对于此分析,我们需要一个新的数据集。 https://ourworldindata.org/coronavirus-source-data单击此链接以获取我们的下一个数据集。
EDA for Negative case vs Positive case percentage composition :
负面案例与正面案例所占百分比的EDA:
negative_positive = pd.read_csv('owid-covid-data.csv')
negative_positive = negative_positive.groupby('continent')[['total_cases','total_tests']].sum()explode = (0,0.1)

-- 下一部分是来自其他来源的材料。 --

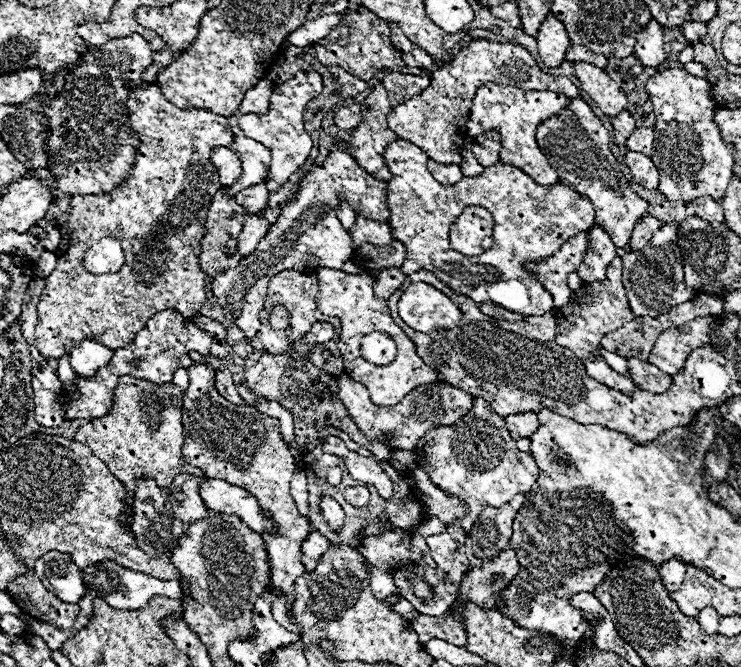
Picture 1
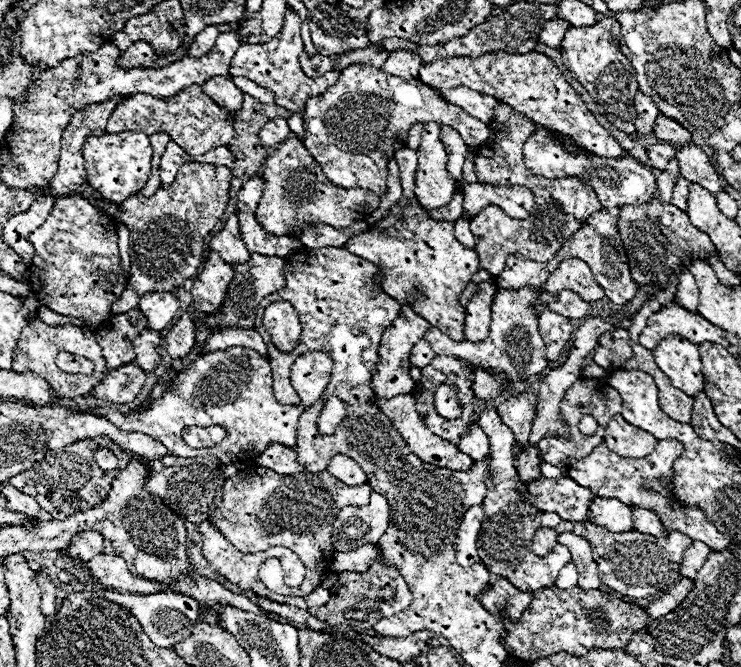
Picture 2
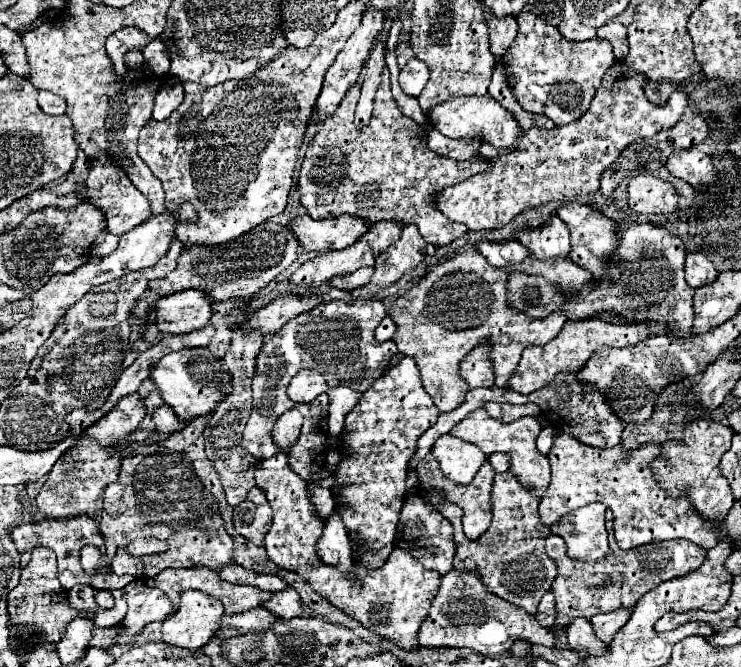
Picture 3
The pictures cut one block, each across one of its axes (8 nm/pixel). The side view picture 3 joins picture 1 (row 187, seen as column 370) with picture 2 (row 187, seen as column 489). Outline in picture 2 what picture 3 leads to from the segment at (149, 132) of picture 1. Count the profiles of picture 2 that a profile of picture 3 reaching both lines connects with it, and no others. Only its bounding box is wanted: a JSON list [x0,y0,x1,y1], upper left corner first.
[160,142,194,188]

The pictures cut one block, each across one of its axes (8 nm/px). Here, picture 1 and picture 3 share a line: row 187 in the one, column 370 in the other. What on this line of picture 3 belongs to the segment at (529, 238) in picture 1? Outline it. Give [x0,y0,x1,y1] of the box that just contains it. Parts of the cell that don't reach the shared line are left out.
[332,356,440,566]

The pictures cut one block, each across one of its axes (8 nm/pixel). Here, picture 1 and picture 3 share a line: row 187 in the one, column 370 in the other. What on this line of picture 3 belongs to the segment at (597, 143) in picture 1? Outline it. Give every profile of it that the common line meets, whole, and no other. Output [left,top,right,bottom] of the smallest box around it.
[256,452,440,648]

labels = ['Postive','Negative']
colors = ['beige','paleturquoise']
The following code will produce a pie chart illustrating the percentage composition of Negative cases and Positive cases in most affected Continents.

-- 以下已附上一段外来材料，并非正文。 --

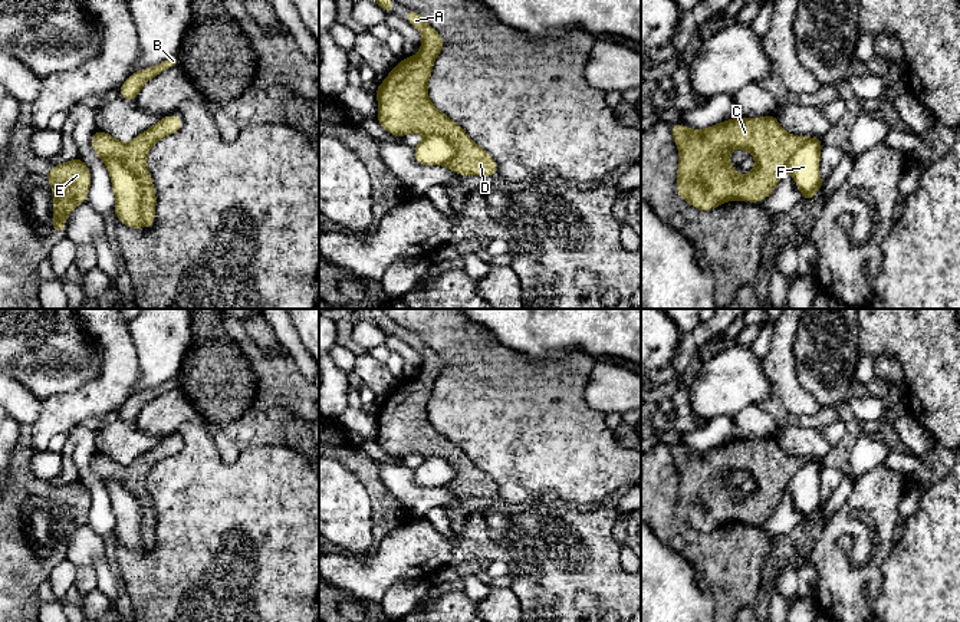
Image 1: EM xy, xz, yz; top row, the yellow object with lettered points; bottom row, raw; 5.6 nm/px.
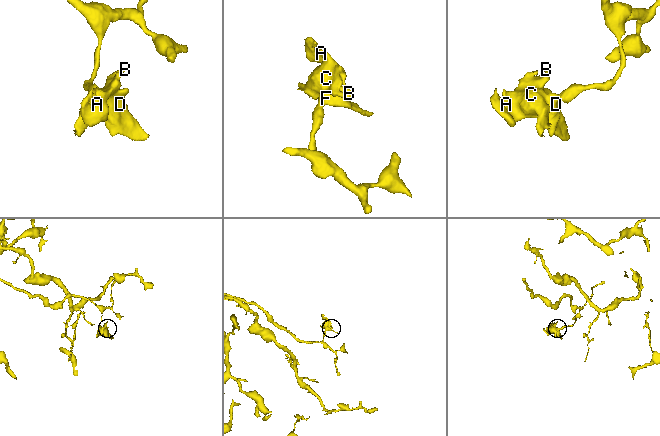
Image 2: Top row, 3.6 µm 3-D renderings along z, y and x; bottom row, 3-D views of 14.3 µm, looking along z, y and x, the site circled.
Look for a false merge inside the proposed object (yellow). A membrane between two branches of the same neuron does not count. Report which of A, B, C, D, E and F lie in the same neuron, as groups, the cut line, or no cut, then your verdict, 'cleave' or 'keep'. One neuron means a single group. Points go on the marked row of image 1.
A B C D E / F | xy (108, 158), (124, 163), (137, 178), (141, 221), (145, 226) | cleave

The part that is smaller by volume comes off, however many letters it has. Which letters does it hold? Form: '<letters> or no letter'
A, B, C, D, E

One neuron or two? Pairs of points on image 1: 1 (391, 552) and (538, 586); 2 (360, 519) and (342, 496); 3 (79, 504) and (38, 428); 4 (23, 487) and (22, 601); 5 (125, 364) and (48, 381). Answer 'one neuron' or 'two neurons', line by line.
1: one neuron
2: one neuron
3: two neurons
4: one neuron
5: two neurons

以下代码将产生一个饼图,说明在受影响最大的大陆中,阴性案例和阳性案例的百分比构成。
fig = plt.figure(figsize = (20,20))plt.subplot(321)
plt.pie(negative_positive[negative_positive.index == 'Asia'],labels = labels, explode = explode, autopct = '%.1f%%', startangle = 90, colors = colors, shadow = True)
plt.title('Asia', fontsize = 15)plt.subplot(322)
plt.pie(negative_positive[negative_positive.index == 'North America'],labels = labels, explode = explode, autopct = '%.1f%%', startangle = 90, colors = colors, shadow = True)
plt.title('North America', fontsize = 15)plt.subplot(323)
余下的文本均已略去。